Action item:
Write out each line of the listing below word for word, keeping the original line order.

Input for this task:
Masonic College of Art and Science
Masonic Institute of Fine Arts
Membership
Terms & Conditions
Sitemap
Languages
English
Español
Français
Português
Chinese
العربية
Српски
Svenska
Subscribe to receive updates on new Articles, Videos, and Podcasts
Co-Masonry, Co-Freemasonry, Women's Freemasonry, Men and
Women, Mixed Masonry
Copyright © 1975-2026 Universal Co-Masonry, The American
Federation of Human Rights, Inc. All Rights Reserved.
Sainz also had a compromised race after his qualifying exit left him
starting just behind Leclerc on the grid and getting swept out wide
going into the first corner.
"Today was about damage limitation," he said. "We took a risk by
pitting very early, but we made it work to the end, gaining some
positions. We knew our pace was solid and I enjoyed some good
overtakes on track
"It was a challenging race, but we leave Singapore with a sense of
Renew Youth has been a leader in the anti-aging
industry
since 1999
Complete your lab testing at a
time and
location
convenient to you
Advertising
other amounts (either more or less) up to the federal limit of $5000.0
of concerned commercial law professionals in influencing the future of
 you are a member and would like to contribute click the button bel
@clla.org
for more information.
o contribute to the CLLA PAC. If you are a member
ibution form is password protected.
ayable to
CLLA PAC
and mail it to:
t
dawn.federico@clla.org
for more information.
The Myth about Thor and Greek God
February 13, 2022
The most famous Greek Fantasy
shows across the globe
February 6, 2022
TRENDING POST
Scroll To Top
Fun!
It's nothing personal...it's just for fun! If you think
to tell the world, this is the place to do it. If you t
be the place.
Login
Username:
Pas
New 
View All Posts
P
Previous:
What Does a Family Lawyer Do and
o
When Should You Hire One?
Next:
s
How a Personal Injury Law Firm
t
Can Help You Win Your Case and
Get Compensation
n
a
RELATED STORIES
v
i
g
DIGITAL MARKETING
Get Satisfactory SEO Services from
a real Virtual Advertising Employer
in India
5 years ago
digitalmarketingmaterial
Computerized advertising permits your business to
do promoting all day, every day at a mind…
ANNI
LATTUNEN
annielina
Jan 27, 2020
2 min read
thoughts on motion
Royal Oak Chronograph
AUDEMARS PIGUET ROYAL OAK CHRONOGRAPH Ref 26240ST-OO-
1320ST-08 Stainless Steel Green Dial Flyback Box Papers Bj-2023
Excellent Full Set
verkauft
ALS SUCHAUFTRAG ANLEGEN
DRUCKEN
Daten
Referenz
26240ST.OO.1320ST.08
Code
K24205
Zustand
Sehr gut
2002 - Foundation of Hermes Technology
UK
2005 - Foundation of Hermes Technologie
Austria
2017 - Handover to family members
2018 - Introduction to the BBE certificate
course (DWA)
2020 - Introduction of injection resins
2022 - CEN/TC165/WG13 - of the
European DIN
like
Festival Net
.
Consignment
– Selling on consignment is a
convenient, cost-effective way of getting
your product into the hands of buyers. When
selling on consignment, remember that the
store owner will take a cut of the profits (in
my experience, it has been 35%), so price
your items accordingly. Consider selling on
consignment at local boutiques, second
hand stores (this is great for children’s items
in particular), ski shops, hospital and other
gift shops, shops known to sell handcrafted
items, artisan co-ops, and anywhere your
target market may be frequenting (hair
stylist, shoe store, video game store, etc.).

Exercise output:
Masonic College of Art and Science
Masonic Institute of Fine Arts
Membership
Terms & Conditions
Sitemap
Languages
English
Español
Français
Português
Chinese
العربية
Српски
Svenska
Subscribe to receive updates on new Articles, Videos, and Podcasts
Co-Masonry, Co-Freemasonry, Women's Freemasonry, Men and
Women, Mixed Masonry
Copyright © 1975-2026 Universal Co-Masonry, The American
Federation of Human Rights, Inc. All Rights Reserved.
Sainz also had a compromised race after his qualifying exit left him
starting just behind Leclerc on the grid and getting swept out wide
going into the first corner.
"Today was about damage limitation," he said. "We took a risk by
pitting very early, but we made it work to the end, gaining some
positions. We knew our pace was solid and I enjoyed some good
overtakes on track
"It was a challenging race, but we leave Singapore with a sense of
Renew Youth has been a leader in the anti-aging
industry
since 1999
Complete your lab testing at a
time and
location
convenient to you
Advertising
other amounts (either more or less) up to the federal limit of $5000.0
of concerned commercial law professionals in influencing the future of
 you are a member and would like to contribute click the button bel
@clla.org
for more information.
o contribute to the CLLA PAC. If you are a member
ibution form is password protected.
ayable to
CLLA PAC
and mail it to:
t
dawn.federico@clla.org
for more information.
The Myth about Thor and Greek God
February 13, 2022
The most famous Greek Fantasy
shows across the globe
February 6, 2022
TRENDING POST
Scroll To Top
Fun!
It's nothing personal...it's just for fun! If you think
to tell the world, this is the place to do it. If you t
be the place.
Login
Username:
Pas
New 
View All Posts
P
Previous:
What Does a Family Lawyer Do and
o
When Should You Hire One?
Next:
s
How a Personal Injury Law Firm
t
Can Help You Win Your Case and
Get Compensation
n
a
RELATED STORIES
v
i
g
DIGITAL MARKETING
Get Satisfactory SEO Services from
a real Virtual Advertising Employer
in India
5 years ago
digitalmarketingmaterial
Computerized advertising permits your business to
do promoting all day, every day at a mind…
ANNI
LATTUNEN
annielina
Jan 27, 2020
2 min read
thoughts on motion
Royal Oak Chronograph
AUDEMARS PIGUET ROYAL OAK CHRONOGRAPH Ref 26240ST-OO-
1320ST-08 Stainless Steel Green Dial Flyback Box Papers Bj-2023
Excellent Full Set
verkauft
ALS SUCHAUFTRAG ANLEGEN
DRUCKEN
Daten
Referenz
26240ST.OO.1320ST.08
Code
K24205
Zustand
Sehr gut
2002 - Foundation of Hermes Technology
UK
2005 - Foundation of Hermes Technologie
Austria
2017 - Handover to family members
2018 - Introduction to the BBE certificate
course (DWA)
2020 - Introduction of injection resins
2022 - CEN/TC165/WG13 - of the
European DIN
like
Festival Net
.
Consignment
– Selling on consignment is a
convenient, cost-effective way of getting
your product into the hands of buyers. When
selling on consignment, remember that the
store owner will take a cut of the profits (in
my experience, it has been 35%), so price
your items accordingly. Consider selling on
consignment at local boutiques, second
hand stores (this is great for children’s items
in particular), ski shops, hospital and other
gift shops, shops known to sell handcrafted
items, artisan co-ops, and anywhere your
target market may be frequenting (hair
stylist, shoe store, video game store, etc.).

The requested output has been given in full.